Task description: Retype the records below word for word, starting at their beginning and ending at the line containing "comforter — blue", with that line included. Leave the pictures out.

[Dataset entries]
------------------------------------------------------------------------

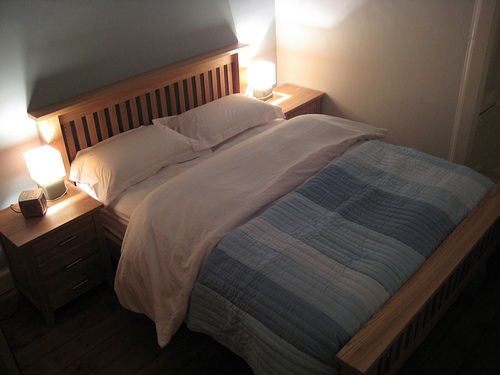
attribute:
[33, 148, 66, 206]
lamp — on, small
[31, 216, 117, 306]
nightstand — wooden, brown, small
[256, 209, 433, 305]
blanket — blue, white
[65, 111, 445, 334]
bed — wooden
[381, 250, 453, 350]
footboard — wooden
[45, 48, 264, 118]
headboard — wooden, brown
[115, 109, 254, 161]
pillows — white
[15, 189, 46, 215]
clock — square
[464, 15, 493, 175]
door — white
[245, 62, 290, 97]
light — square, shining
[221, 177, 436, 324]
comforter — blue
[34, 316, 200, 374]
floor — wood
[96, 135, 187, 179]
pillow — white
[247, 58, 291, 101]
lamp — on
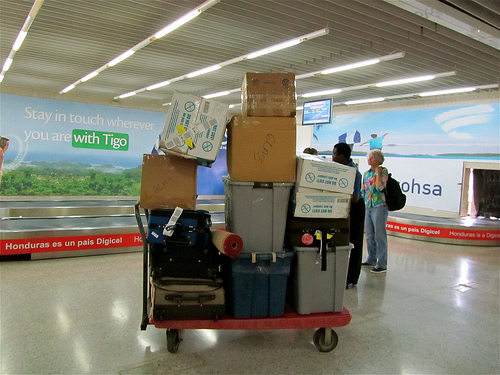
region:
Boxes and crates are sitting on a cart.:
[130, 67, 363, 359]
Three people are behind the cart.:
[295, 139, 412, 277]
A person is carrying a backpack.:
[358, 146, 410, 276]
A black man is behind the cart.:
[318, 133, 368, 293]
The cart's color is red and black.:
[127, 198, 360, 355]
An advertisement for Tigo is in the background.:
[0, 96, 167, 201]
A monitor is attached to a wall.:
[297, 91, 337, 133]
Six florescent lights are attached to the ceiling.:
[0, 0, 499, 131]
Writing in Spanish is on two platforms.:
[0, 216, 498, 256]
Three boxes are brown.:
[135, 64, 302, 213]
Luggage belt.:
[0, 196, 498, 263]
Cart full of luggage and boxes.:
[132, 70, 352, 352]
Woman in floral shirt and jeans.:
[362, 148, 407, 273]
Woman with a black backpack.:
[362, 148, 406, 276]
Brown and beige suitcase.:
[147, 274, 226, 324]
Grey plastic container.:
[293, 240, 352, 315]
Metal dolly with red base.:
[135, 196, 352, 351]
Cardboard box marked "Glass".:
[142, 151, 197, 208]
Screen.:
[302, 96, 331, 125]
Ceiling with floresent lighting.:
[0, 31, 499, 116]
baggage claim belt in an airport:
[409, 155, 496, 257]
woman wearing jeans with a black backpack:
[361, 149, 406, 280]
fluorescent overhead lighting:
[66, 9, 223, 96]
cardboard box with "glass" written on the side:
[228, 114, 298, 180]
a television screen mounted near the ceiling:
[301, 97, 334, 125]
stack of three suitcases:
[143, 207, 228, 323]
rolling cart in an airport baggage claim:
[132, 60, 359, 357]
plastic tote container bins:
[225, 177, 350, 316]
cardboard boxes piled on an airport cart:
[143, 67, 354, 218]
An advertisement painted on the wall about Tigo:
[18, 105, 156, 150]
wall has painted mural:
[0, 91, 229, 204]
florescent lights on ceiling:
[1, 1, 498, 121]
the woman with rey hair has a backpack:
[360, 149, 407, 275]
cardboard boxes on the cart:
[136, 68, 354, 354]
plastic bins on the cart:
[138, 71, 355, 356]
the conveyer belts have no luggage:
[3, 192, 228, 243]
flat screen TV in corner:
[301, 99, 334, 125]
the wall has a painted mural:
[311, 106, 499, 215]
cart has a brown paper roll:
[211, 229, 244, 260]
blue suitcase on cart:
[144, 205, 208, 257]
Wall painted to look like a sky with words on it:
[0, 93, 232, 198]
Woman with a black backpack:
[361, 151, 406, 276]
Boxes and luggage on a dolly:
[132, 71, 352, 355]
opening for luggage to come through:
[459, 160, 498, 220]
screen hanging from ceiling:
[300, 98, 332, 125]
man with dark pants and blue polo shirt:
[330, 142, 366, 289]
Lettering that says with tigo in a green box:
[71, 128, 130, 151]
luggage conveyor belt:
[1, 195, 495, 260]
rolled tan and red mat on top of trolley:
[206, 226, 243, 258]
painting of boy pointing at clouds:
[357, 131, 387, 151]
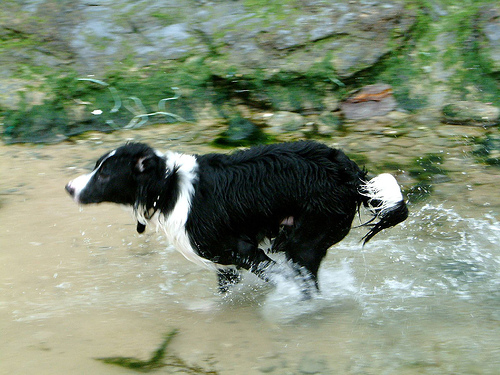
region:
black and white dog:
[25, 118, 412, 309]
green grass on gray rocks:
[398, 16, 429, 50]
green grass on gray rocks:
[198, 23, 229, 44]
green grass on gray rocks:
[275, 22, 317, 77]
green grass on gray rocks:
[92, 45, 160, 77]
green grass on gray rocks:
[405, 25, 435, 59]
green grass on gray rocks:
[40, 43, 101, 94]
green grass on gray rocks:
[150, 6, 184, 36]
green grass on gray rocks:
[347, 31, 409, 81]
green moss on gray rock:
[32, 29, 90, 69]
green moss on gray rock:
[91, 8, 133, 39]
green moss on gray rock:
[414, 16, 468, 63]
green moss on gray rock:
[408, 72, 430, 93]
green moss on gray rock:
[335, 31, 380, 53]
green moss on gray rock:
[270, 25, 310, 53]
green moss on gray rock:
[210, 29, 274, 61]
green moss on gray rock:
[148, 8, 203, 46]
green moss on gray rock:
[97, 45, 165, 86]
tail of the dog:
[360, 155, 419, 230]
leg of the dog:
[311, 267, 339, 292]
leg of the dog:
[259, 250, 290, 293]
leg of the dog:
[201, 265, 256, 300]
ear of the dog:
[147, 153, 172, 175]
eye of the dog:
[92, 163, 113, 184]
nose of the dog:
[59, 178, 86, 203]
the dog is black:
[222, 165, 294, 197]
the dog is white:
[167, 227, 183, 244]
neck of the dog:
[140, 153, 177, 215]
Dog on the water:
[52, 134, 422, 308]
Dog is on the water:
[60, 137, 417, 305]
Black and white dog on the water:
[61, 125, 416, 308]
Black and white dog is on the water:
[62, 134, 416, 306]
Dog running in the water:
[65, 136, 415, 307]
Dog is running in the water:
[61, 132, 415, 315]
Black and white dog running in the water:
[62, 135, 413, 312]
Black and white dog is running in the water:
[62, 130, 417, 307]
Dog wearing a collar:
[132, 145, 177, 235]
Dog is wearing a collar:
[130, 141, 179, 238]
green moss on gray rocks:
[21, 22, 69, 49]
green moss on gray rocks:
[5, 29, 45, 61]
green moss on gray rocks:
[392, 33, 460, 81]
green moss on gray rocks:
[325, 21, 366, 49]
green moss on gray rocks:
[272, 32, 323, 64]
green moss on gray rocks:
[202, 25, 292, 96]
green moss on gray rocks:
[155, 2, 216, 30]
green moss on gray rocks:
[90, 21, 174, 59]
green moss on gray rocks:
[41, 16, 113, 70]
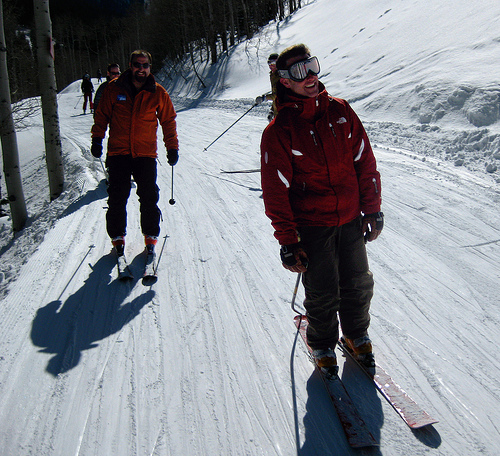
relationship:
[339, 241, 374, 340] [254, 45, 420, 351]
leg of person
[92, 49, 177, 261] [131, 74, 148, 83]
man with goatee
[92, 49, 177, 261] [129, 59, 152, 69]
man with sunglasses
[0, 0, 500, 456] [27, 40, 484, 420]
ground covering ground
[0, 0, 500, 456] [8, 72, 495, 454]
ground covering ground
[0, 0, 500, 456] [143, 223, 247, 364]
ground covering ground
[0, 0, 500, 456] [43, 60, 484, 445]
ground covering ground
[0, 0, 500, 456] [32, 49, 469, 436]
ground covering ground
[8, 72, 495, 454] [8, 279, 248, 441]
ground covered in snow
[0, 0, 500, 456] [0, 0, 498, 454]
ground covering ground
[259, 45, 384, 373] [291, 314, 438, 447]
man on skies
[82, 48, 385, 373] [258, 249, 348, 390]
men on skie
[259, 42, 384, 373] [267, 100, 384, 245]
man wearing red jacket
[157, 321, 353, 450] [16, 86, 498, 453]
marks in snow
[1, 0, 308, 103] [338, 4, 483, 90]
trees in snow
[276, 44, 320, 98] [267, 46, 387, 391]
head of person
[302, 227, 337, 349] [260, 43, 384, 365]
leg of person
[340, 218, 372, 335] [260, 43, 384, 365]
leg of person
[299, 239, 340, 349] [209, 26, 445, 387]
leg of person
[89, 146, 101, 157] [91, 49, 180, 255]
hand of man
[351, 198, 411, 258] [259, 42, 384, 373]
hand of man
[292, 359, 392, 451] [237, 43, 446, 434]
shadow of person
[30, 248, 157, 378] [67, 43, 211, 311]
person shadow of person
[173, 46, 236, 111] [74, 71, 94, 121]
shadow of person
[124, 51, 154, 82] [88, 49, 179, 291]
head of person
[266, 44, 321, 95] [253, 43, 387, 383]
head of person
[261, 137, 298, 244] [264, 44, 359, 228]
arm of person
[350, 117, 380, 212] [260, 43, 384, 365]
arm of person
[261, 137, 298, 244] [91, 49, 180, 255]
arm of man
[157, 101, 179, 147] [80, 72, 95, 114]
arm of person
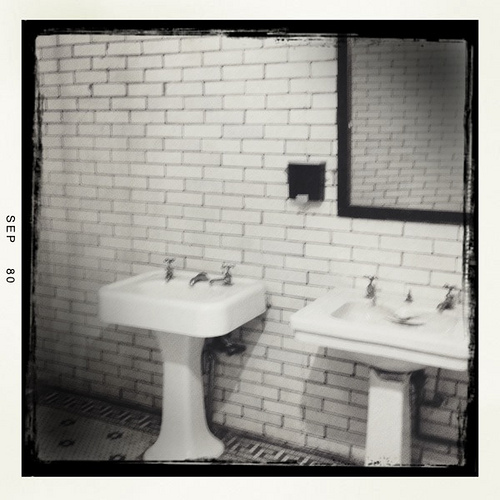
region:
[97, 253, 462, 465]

------------------------------------------------------------------------

Written solution:
attribute:
[33, 148, 66, 206]
lamp — on, small
[31, 216, 117, 306]
nightstand — wooden, brown, small
[256, 209, 433, 305]
blanket — blue, white
[65, 111, 445, 334]
bed — wooden
[381, 250, 453, 350]
footboard — wooden
[45, 48, 264, 118]
headboard — wooden, brown
[115, 109, 254, 161]
pillows — white
[15, 189, 46, 215]
clock — square
[464, 15, 493, 175]
door — white
[245, 62, 290, 97]
light — square, shining
[221, 177, 436, 324]
comforter — blue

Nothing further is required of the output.